• _What you should do_
Output the section of the text on anthracycline toxicity in rats word for word, starting at the words that contain "Percentiles distribution of" and ending with "ventricular fractional shortening.".

The suppressed %EF values reported from rats after anthracyclines administration vary from 31 to 91% (Fig. 4). EF values 50–80% are reported in 72.3% of the studies reviewed. Suppression of the %EF due to anthracycline administration varies from 10 to 40% compared to the normal values in more than two thirds of the studies reviewed (71.7%) (Fig. 7). On the other hand, suppressed %FS values ranging from 14 to 71.8%, present a more narrow distribution (%FS values 20–50% in 84.6% of the studies). As shown in Fig. 7, a more equal distribution of the %FS suppression due to anthracycline toxicity is observed with approximately one fourth of the studies reporting 20–30% and 30–40% suppression, respectively. It is evident from Figs 8 and 9 that normal and suppressed %EF and %FS values separate sufficiently well. The rat strain does not seem to influence either the normal or the suppressed %EF and %FS values (Fig. 10).

Figure 4.

Suppressed LVEF values in rats due to anthracycline toxicity as reported in 54 relevant studies reviewed in the present report. LVEF, left ventricular ejection fraction.

Figure 7.

Percentiles distribution of % suppression of LVEF and LVFS due to anthracycline toxicity as mentioned in the studies reviewed in the present report. LVEF, left ventricular ejection fraction; LVFS, left ventricular fractional shortening.

Figure 8.

Scatter plot of normal (baseline) and suppressed LVEF values in rats due to anthracycline toxicity as reported the studies reviewed in the present report. LVEF, left ventricular ejection fraction.

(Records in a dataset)
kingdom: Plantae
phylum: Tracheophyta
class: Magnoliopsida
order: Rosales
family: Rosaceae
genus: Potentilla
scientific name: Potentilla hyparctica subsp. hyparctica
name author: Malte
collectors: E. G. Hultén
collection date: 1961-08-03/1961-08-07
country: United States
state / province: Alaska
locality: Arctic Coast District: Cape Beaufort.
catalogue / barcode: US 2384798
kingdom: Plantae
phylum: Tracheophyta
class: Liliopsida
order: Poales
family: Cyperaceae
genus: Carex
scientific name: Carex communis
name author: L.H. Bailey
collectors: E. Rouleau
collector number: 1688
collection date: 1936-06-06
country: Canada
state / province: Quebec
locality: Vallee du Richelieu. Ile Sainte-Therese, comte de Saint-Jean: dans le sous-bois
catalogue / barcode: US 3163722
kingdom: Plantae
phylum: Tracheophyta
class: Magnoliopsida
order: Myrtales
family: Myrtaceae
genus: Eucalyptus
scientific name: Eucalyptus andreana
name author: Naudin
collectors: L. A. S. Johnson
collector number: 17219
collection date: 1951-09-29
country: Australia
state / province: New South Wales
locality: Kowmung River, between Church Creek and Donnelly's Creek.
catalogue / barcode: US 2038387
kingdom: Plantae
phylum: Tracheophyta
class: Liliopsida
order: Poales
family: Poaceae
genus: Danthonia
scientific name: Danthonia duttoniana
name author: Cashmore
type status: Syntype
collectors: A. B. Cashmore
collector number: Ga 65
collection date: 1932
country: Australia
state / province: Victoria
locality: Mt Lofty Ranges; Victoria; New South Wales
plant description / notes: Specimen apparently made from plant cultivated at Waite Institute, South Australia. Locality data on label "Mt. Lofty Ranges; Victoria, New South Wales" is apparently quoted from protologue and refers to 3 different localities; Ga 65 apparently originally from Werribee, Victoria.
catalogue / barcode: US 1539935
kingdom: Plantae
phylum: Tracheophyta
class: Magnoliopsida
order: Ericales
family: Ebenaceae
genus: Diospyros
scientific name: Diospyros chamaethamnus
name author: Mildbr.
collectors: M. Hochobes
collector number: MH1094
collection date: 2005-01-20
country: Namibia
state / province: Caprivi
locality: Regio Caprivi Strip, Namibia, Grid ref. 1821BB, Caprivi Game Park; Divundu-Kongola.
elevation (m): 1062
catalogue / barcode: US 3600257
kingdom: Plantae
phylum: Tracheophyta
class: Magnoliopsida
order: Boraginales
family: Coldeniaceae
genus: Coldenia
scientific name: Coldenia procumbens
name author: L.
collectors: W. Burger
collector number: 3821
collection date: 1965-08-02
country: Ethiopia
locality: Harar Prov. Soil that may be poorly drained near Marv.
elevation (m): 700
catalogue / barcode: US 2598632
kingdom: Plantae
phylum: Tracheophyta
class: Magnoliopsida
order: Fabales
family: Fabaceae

• _Exercise result_
Percentiles distribution of % suppression of LVEF and LVFS due to anthracycline toxicity as mentioned in the studies reviewed in the present report. LVEF, left ventricular ejection fraction; LVFS, left ventricular fractional shortening.